Keir Starmer’s claims about Labour’s falling membership are balderdash

The excuses man: it seems Keir Starmer has gone back to his Big Book of Excuses to explain why so many former members have turned away from the Labour Party under his leadership. But his words don’t ring true.

Membership of the Labour party plummeted by nearly one-fifth in the year after Keir Starmer became leader, it has been revealed.

The party had 432,213 members at the end of 2021, down from 523,332 in 2020.

Starmer has claimed that this vertiginous drop in membership is an expected part of the political/electoral cycle – but this is not true. Either he has been fed false information or he is deliberately lying.

According to the BBC, he said

that the fall reflected a “very familiar pattern”.

He said the party’s membership figure “goes up dramatically” ahead of elections or leadership contests, then “flattens back down again”.

“I’ve looked at the patterns – they are exactly as we would have expected,” he added.

But this is belied by the figures for his immediate forerunner, Jeremy Corbyn’s, leadership.

On the day before the 2015 general election, when Ed Miliband was still leader, Labour’s membership stood at just 201,293.

Then Mr Corbyn was elected leader – and by January 10 the following year, membership had nearly doubled to 388,407.

By December 2017, the membership had surged to a high of 564,443 – possibly in response to Labour’s much-better-than-expected result in that year’s general election. That’s nearly three times as many members as when Ed Miliband had lost the election two and a half years previously.

It is now slightly more than two and a half years since Mr Corbyn lost the 2019 election to Boris Johnson. It would be wrong to compare his 363,250 surge in membership between 2015-17 with Starmer’s loss of 91,119 because there hasn’t been an election this year, but the numbers are still damning.

By December 2018, Mr Corbyn’s Labour had indeed lost members – but not as many as Starmer’s party. Membership stood at 518,659 – a fall of 45,784.

Membership started climbing again in advance of the 2019 general election.
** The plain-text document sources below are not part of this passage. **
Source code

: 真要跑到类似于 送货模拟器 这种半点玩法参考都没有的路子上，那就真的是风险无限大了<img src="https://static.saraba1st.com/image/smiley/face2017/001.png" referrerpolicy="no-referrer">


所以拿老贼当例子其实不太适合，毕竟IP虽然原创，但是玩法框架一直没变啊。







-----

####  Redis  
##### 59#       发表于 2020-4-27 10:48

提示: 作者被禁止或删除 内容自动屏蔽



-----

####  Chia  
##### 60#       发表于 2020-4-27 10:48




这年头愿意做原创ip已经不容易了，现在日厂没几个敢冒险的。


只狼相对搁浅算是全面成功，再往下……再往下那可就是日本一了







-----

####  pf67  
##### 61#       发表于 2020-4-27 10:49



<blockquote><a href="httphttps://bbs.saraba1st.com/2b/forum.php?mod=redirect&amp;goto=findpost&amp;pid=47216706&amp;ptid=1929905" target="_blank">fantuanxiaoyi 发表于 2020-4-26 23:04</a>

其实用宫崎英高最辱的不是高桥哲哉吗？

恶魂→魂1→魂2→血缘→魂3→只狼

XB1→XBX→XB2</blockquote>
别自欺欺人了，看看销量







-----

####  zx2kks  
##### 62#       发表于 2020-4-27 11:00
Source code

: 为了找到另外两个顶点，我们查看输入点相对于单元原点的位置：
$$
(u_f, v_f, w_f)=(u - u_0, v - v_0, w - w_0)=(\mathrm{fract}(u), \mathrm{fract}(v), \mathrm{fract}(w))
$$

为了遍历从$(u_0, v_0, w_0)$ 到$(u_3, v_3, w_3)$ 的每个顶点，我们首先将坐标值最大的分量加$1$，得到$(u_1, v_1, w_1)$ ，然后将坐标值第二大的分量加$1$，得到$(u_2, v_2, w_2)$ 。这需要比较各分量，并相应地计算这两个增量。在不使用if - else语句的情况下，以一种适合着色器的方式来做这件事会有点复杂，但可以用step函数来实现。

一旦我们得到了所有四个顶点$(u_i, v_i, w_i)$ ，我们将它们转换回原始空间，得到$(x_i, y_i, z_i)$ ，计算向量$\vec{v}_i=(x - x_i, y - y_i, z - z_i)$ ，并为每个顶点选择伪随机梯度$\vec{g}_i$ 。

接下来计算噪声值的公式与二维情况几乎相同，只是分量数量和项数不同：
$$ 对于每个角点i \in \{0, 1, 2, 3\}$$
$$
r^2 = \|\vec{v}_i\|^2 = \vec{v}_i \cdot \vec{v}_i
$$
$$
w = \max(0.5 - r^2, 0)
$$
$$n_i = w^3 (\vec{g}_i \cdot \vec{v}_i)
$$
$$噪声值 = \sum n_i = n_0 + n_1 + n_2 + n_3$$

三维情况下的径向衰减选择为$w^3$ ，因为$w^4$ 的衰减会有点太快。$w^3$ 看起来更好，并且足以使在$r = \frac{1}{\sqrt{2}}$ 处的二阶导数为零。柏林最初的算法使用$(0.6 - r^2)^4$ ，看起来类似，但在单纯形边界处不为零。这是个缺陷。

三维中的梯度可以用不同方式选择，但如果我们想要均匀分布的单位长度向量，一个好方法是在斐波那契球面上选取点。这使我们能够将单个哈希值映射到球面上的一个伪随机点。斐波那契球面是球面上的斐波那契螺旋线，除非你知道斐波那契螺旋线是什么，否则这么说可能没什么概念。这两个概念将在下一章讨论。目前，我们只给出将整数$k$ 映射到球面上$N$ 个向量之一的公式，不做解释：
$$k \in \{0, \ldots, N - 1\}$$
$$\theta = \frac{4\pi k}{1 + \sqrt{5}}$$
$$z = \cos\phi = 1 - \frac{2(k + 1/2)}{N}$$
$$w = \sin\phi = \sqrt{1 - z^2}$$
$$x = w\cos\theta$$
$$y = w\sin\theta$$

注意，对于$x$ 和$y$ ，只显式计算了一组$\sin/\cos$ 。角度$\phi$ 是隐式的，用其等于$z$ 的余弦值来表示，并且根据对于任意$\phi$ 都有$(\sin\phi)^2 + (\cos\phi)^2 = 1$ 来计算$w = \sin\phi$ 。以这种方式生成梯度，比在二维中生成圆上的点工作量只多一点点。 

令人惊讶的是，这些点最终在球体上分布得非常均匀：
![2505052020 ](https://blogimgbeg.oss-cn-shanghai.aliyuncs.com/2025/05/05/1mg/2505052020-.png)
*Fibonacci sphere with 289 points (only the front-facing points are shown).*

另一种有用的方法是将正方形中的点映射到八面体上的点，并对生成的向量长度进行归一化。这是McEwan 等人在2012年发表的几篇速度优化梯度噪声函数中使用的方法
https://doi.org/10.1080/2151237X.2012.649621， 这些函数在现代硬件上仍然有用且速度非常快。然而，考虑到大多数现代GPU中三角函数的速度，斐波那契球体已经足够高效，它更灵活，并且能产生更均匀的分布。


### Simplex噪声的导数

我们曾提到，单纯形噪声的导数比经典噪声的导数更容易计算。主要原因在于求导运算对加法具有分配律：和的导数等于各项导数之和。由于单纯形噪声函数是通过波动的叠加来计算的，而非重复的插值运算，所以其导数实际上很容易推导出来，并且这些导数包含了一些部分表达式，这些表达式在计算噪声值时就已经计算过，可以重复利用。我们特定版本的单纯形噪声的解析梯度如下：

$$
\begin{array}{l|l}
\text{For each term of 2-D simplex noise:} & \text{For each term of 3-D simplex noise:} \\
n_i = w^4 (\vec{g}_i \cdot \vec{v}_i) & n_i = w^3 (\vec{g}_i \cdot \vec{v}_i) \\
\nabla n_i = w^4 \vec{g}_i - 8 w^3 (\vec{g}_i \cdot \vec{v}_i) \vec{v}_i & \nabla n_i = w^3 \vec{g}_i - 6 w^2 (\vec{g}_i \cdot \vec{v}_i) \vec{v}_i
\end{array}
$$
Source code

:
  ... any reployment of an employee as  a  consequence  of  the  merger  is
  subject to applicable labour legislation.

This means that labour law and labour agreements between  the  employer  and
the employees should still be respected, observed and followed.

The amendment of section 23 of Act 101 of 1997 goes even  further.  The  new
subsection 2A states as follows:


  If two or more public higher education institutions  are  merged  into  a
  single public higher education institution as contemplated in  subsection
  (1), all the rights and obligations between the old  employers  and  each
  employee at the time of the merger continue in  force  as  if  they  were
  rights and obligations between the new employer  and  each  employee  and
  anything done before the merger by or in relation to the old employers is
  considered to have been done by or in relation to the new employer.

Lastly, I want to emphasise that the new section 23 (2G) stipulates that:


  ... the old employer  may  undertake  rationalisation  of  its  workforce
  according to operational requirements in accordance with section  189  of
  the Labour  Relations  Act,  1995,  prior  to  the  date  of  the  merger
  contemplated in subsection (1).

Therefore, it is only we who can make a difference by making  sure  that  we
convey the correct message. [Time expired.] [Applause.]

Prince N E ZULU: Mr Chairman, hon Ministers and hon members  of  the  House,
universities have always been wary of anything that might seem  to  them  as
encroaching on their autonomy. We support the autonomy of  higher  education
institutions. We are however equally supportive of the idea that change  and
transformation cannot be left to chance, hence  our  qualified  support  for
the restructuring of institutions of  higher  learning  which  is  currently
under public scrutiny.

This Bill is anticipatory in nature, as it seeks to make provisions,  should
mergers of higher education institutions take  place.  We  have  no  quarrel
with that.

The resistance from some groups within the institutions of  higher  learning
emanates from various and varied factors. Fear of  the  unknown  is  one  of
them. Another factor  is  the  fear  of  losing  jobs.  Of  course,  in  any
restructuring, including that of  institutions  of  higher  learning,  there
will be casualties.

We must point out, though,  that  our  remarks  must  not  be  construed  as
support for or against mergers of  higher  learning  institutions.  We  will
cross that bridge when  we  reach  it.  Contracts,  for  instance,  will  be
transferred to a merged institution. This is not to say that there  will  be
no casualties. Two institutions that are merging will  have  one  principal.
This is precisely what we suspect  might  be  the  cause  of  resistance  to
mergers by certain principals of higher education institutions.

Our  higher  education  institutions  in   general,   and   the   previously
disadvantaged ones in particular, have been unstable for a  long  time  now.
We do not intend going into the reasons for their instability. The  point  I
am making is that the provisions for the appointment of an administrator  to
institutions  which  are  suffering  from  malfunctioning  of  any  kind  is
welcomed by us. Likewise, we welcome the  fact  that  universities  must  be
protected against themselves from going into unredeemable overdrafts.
By the time of the leadership election in which Starmer was elected to run the party, membership was back up to 552,835.

Then it started haemorrhaging.

By November 2020 it stood at 495,961 – the first time it had dipped below half a million since Mr Corbyn had taken it to that height.

So whereas Jeremy Corbyn’s leadership saw party membership rise by more than 300,000 members – and stay there, Keir Starmer has overseen a continuous exodus of 120,622 people during his time as leader.

That’s not a familiar pattern – certainly not when compared with the meteoric rises seen under Mr Corbyn.

If Labour can’t even be honest about its own membership, how can we ever trust Starmer when (if?) he ever announces any policies?